**Aim of the exercise**. Arrange every line of source text in the items below as a Markdown table with two columns, No. and Text. Number the rows, skip blank lines, and leave the pictures out of your answer.

++++ Data to examine

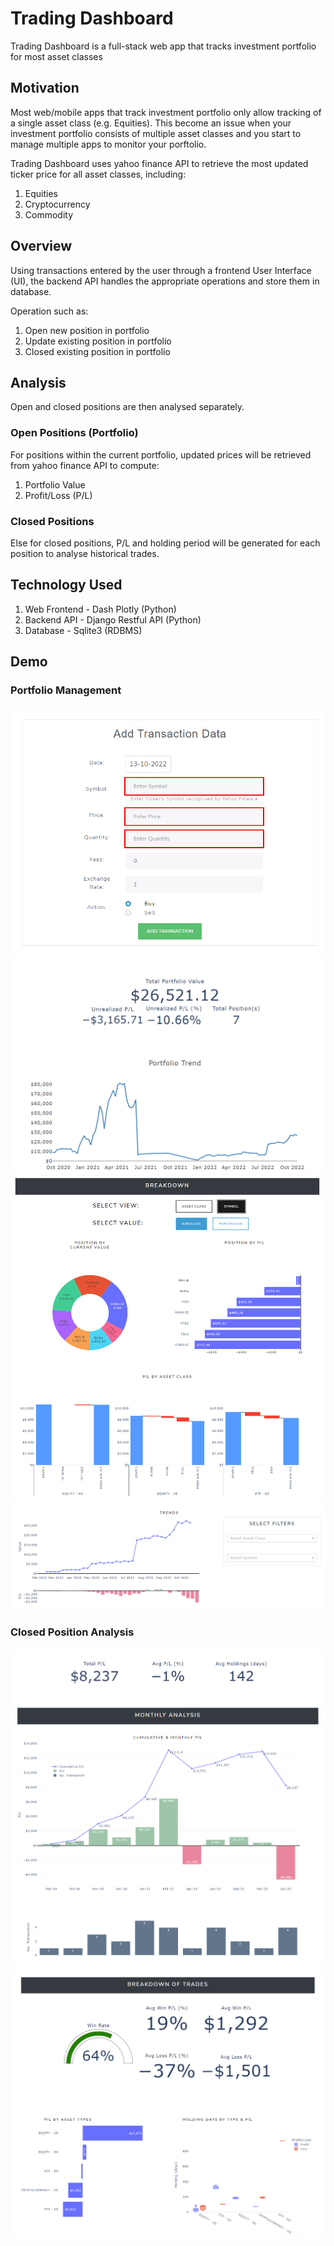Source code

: # Trading Dashboard
Trading Dashboard is a full-stack web app that tracks investment portfolio for most asset classes

## Motivation
Most web/mobile apps that track investment portfolio only allow tracking of a single asset class (e.g. Equities). This become an issue when your investment portfolio consists of multiple asset classes and you start to manage multiple apps to monitor your porftolio.

Trading Dashboard uses yahoo finance API to retrieve the most updated ticker price for all asset classes, including:
1. Equities
2. Cryptocurrency
3. Commodity

## Overview
Using transactions entered by the user through a frontend User Interface (UI), the backend API handles the appropriate operations and store them in database.

Operation such as:
1. Open new position in portfolio
2. Update existing position in portfolio
3. Closed existing position in portfolio

## Analysis
Open and closed positions are then analysed separately.


### Open Positions (Portfolio)
For positions within the current portfolio, updated prices will be retrieved from yahoo finance API to compute:
1. Portfolio Value
2. Profit/Loss (P/L)


### Closed Positions
Else for closed positions, P/L and holding period will be generated for each position to analyse historical trades.

## Technology Used
1. Web Frontend - Dash Plotly (Python)
2. Backend API - Django Restful API (Python)
3. Database - Sqlite3 (RDBMS)


## Demo

### Portfolio Management
![Add Transaction](./img/add_transaction.PNG)
![Portfolio](./img/portfolio_overview.PNG)
![Portfolio Breakdown](./img/portfolio_breakdown.PNG)
![Portfolio Trends](./img/portfolio_trend.PNG)

### Closed Position Analysis
![Closed Positions](./img/historical_overview.PNG)
![Closed Positions Breakdown](./img/historical_breakdown.PNG)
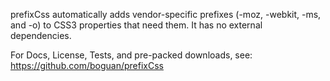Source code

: prefixCss automatically adds vendor-specific prefixes (-moz, -webkit, -ms, and -o) to CSS3 properties that need them. It has no external dependencies. 

For Docs, License, Tests, and pre-packed downloads, see:
https://github.com/boguan/prefixCss
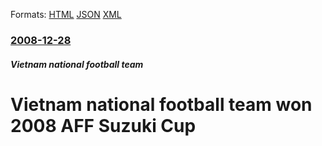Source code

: 
Formats: [HTML](/news/2008/12/28/vietnam-national-football-team-won-2008-aff-suzuki-cup.html)  [JSON](/news/2008/12/28/vietnam-national-football-team-won-2008-aff-suzuki-cup.json)  [XML](/news/2008/12/28/vietnam-national-football-team-won-2008-aff-suzuki-cup.xml)  

### [2008-12-28](/news/2008/12/28/index.md)

##### Vietnam national football team
#  Vietnam national football team won 2008 AFF Suzuki Cup



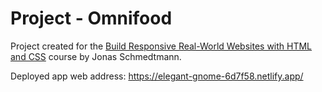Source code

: # Project - Omnifood

Project created for the [Build Responsive Real-World Websites with HTML and CSS](https://www.udemy.com/course/design-and-develop-a-killer-website-with-html5-and-css3/) course by Jonas Schmedtmann.

Deployed app web address: https://elegant-gnome-6d7f58.netlify.app/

++++++++

**Finished exercise**.
| No. | Text |
|---|---|
| 1 | Source code |
| 2 | : # Trading Dashboard |
| 3 | Trading Dashboard is a full-stack web app that tracks investment portfolio for most asset classes |
| 4 | ## Motivation |
| 5 | Most web/mobile apps that track investment portfolio only allow tracking of a single asset class (e.g. Equities). This become an issue when your investment portfolio consists of multiple asset classes and you start to manage multiple apps to monitor your porftolio. |
| 6 | Trading Dashboard uses yahoo finance API to retrieve the most updated ticker price for all asset classes, including: |
| 7 | 1. Equities |
| 8 | 2. Cryptocurrency |
| 9 | 3. Commodity |
| 10 | ## Overview |
| 11 | Using transactions entered by the user through a frontend User Interface (UI), the backend API handles the appropriate operations and store them in database. |
| 12 | Operation such as: |
| 13 | 1. Open new position in portfolio |
| 14 | 2. Update existing position in portfolio |
| 15 | 3. Closed existing position in portfolio |
| 16 | ## Analysis |
| 17 | Open and closed positions are then analysed separately. |
| 18 | ### Open Positions (Portfolio) |
| 19 | For positions within the current portfolio, updated prices will be retrieved from yahoo finance API to compute: |
| 20 | 1. Portfolio Value |
| 21 | 2. Profit/Loss (P/L) |
| 22 | ### Closed Positions |
| 23 | Else for closed positions, P/L and holding period will be generated for each position to analyse historical trades. |
| 24 | ## Technology Used |
| 25 | 1. Web Frontend - Dash Plotly (Python) |
| 26 | 2. Backend API - Django Restful API (Python) |
| 27 | 3. Database - Sqlite3 (RDBMS) |
| 28 | ## Demo |
| 29 | ### Portfolio Management |
| 30 | ![Add Transaction](./img/add_transaction.PNG) |
| 31 | ![Portfolio](./img/portfolio_overview.PNG) |
| 32 | ![Portfolio Breakdown](./img/portfolio_breakdown.PNG) |
| 33 | ![Portfolio Trends](./img/portfolio_trend.PNG) |
| 34 | ### Closed Position Analysis |
| 35 | ![Closed Positions](./img/historical_overview.PNG) |
| 36 | ![Closed Positions Breakdown](./img/historical_breakdown.PNG) |
| 37 | Source code |
| 38 | : prefixCss automatically adds vendor-specific prefixes (-moz, -webkit, -ms, and -o) to CSS3 properties that need them. It has no external dependencies.  |
| 39 | For Docs, License, Tests, and pre-packed downloads, see: |
| 40 | https://github.com/boguan/prefixCss |
| 41 | Source code |
| 42 | :  |
| 43 | Formats: [HTML](/news/2008/12/28/vietnam-national-football-team-won-2008-aff-suzuki-cup.html)  [JSON](/news/2008/12/28/vietnam-national-football-team-won-2008-aff-suzuki-cup.json)  [XML](/news/2008/12/28/vietnam-national-football-team-won-2008-aff-suzuki-cup.xml)   |
| 44 | ### [2008-12-28](/news/2008/12/28/index.md) |
| 45 | ##### Vietnam national football team |
| 46 | #  Vietnam national football team won 2008 AFF Suzuki Cup |
| 47 | Source code |
| 48 | : # Project - Omnifood |
| 49 | Project created for the [Build Responsive Real-World Websites with HTML and CSS](https://www.udemy.com/course/design-and-develop-a-killer-website-with-html5-and-css3/) course by Jonas Schmedtmann. |
| 50 | Deployed app web address: https://elegant-gnome-6d7f58.netlify.app/ |